▶ _Exercise_
Copy every line of text in the material below exactly as it appears, and leave the pictures out of your answer.

▶ _Input for this task_
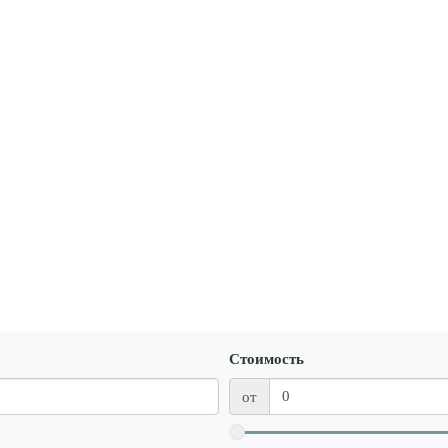
Стоимость
от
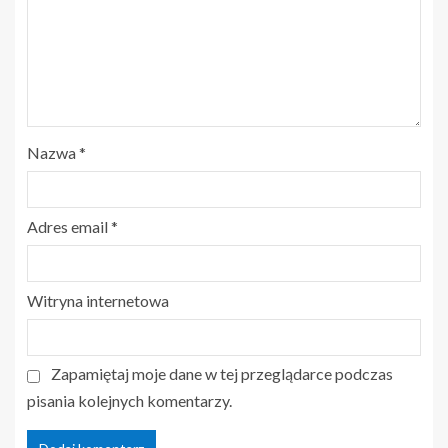
Nazwa
*
Adres email
*
Witryna internetowa
Zapamiętaj moje dane w tej przeglądarce podczas
pisania kolejnych komentarzy.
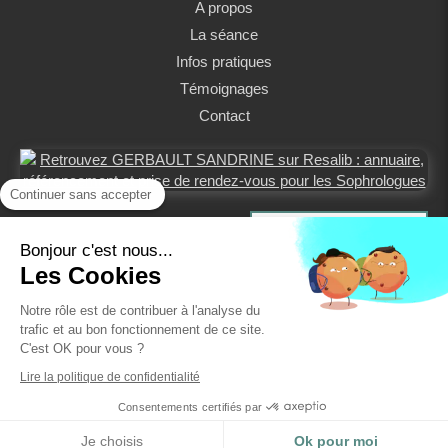
A propos
La séance
Infos pratiques
Témoignages
Contact
Continuer sans accepter
Prendre rendez-vous
Bonjour c'est nous...
Les Cookies
Notre rôle est de contribuer à l'analyse du
trafic et au bon fonctionnement de ce site.
C'est OK pour vous ?
Plan du site
Lire la politique de confidentialité
Mentions légales
Consentements certifiés par
Je choisis
Ok pour moi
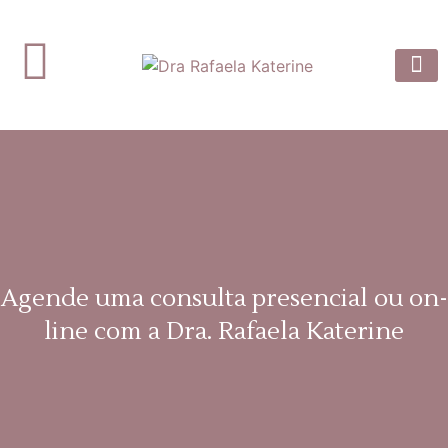
Dra. Rafaela
Prótese 
Artigos e
Agende uma consulta presencial ou on-
line com a Dra. Rafaela Katerine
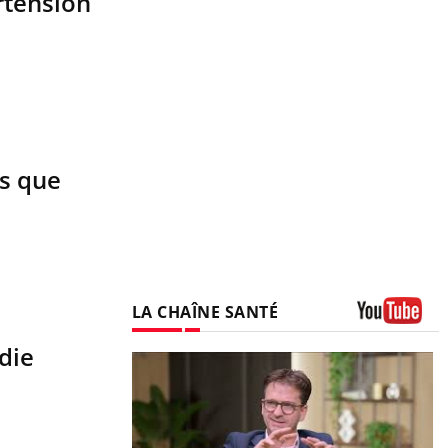
rtension
is que
LA CHAÎNE SANTÉ
Youtube
die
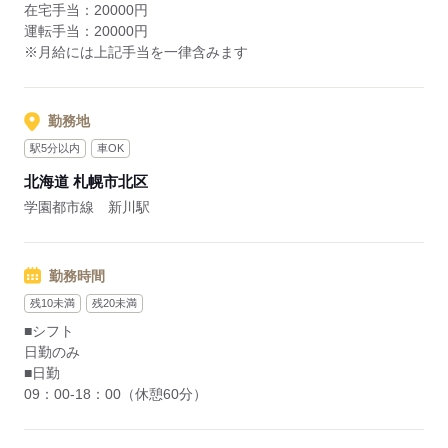
在宅手当：20000円
運転手当：20000円
※月給には上記手当を一律含みます
勤務地
駅5分以内
車OK
北海道 札幌市北区
学園都市線 新川駅
勤務時間
残10未満
残20未満
■シフト
日勤のみ
■日勤
09：00-18：00（休憩60分）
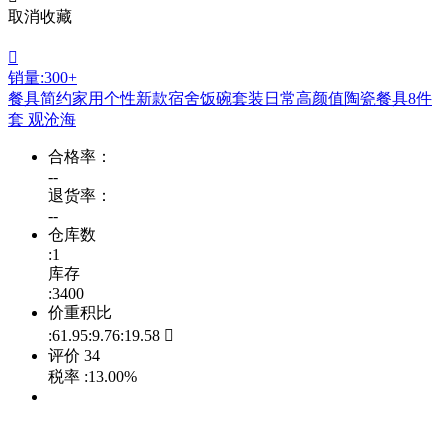
取消收藏

销量:300+
餐具简约家用个性新款宿舍饭碗套装日常高颜值陶瓷餐具8件
套 观沧海
合格率：
--
退货率：
--
仓库数
:1
库存
:3400
价重积比
:61.95:9.76:19.58

评价
34
税率
:13.00%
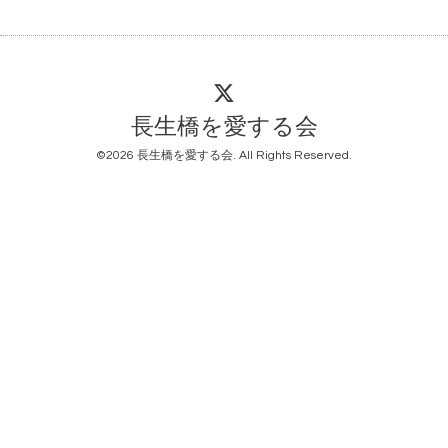
長生橋を愛する会
©2026
長生橋を愛する会
. All Rights Reserved.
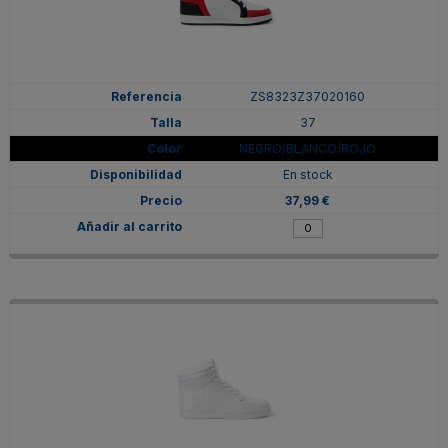
ZS8323Z37020160
37
NEGRO/BLANCO/ROJO
En stock
37,99 €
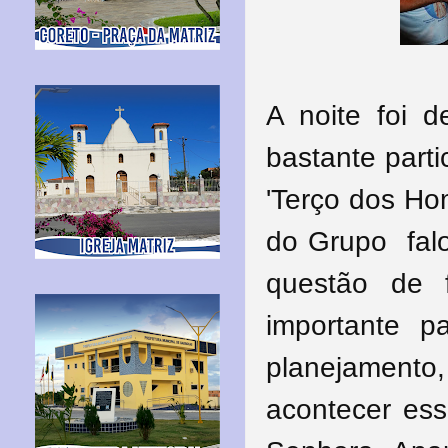
A noite foi d
bastante parti
'Terço dos H
do Grupo
falo
questão de 
importante p
planejamento,
acontecer ess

▶ _Problem solution_
Стоимость
от
Nazwa
*
Adres email
*
Witryna internetowa
Zapamiętaj moje dane w tej przeglądarce podczas
pisania kolejnych komentarzy.
A propos
La séance
Infos pratiques
Témoignages
Contact
Continuer sans accepter
Prendre rendez-vous
Bonjour c'est nous...
Les Cookies
Notre rôle est de contribuer à l'analyse du
trafic et au bon fonctionnement de ce site.
C'est OK pour vous ?
Plan du site
Lire la politique de confidentialité
Mentions légales
Consentements certifiés par
Je choisis
Ok pour moi
Dra. Rafaela
Prótese 
Artigos e
Agende uma consulta presencial ou on-
line com a Dra. Rafaela Katerine
rtension
is que
LA CHAÎNE SANTÉ
Youtube
die
在宅手当：20000円
運転手当：20000円
※月給には上記手当を一律含みます
勤務地
駅5分以内
車OK
北海道 札幌市北区
学園都市線 新川駅
勤務時間
残10未満
残20未満
■シフト
日勤のみ
■日勤
09：00-18：00（休憩60分）
取消收藏

销量:300+
餐具简约家用个性新款宿舍饭碗套装日常高颜值陶瓷餐具8件
套 观沧海
合格率：
--
退货率：
--
仓库数
:1
库存
:3400
价重积比
:61.95:9.76:19.58

评价
34
税率
:13.00%
長生橋を愛する会
©2026
長生橋を愛する会
. All Rights Reserved.
ZS8323Z37020160
37
NEGRO/BLANCO/ROJO
En stock
37,99 €
A noite foi d
bastante parti
'Terço dos H
do Grupo
falo
questão de 
importante p
planejamento,
acontecer ess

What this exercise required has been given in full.